Data drawn from a collection:

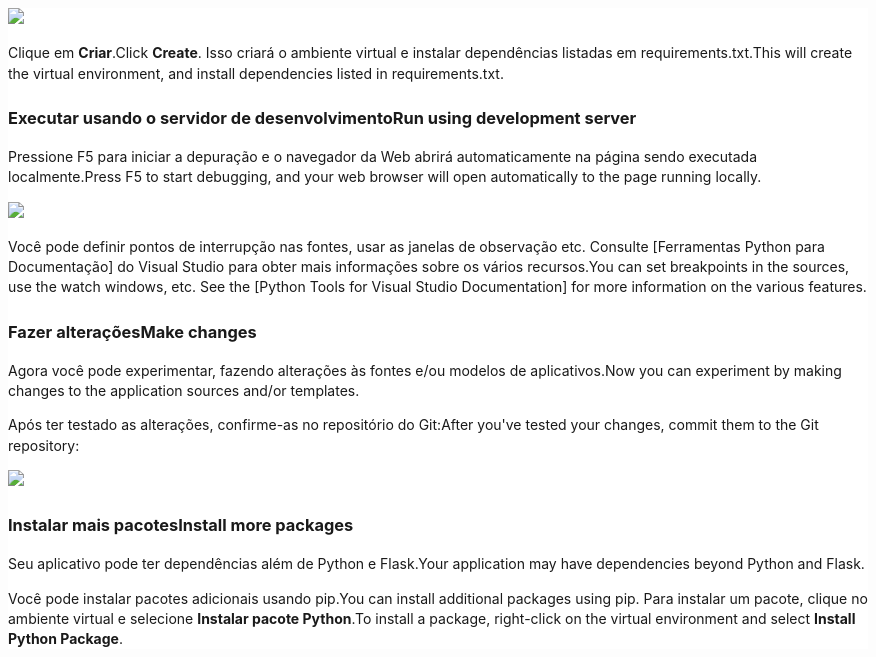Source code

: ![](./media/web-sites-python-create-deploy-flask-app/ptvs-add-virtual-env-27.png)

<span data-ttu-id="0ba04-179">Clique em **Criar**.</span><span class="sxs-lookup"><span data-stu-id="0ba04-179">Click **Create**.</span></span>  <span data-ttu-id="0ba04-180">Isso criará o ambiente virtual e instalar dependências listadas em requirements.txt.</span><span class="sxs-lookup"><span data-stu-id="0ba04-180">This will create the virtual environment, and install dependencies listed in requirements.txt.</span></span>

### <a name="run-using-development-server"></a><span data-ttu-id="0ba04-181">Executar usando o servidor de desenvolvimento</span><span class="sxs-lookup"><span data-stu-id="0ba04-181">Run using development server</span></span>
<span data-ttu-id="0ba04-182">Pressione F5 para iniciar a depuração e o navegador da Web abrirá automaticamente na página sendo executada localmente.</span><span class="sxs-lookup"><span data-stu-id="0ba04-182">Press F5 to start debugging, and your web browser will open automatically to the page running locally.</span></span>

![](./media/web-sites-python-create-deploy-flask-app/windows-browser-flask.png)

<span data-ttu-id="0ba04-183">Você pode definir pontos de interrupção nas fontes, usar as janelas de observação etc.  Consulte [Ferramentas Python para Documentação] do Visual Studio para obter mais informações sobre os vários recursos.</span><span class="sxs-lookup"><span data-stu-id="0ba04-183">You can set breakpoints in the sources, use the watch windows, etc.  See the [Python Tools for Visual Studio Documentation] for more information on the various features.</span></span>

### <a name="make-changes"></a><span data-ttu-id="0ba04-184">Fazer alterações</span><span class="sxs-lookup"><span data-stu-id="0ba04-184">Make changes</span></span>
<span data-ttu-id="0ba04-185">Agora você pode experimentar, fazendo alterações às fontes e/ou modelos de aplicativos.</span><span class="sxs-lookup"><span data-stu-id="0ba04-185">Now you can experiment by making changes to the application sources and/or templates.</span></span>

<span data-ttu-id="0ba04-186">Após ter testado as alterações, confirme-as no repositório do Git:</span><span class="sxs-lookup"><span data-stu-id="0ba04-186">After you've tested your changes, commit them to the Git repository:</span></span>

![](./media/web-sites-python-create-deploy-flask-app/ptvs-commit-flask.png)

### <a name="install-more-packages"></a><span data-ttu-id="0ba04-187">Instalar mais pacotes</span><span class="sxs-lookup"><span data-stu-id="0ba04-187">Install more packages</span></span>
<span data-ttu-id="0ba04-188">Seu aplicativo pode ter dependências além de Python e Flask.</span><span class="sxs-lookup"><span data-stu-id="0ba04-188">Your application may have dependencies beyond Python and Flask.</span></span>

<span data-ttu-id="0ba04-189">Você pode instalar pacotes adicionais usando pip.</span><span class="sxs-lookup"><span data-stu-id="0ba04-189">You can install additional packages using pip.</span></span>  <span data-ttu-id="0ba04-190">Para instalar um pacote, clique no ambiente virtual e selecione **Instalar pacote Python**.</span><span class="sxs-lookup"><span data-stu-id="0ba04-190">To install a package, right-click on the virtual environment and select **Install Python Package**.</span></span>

PROBLEM TO SOLVE: Count the lines in the records that contain the string "media" with matching case, and reply with the number alone.

RESPONSE: 3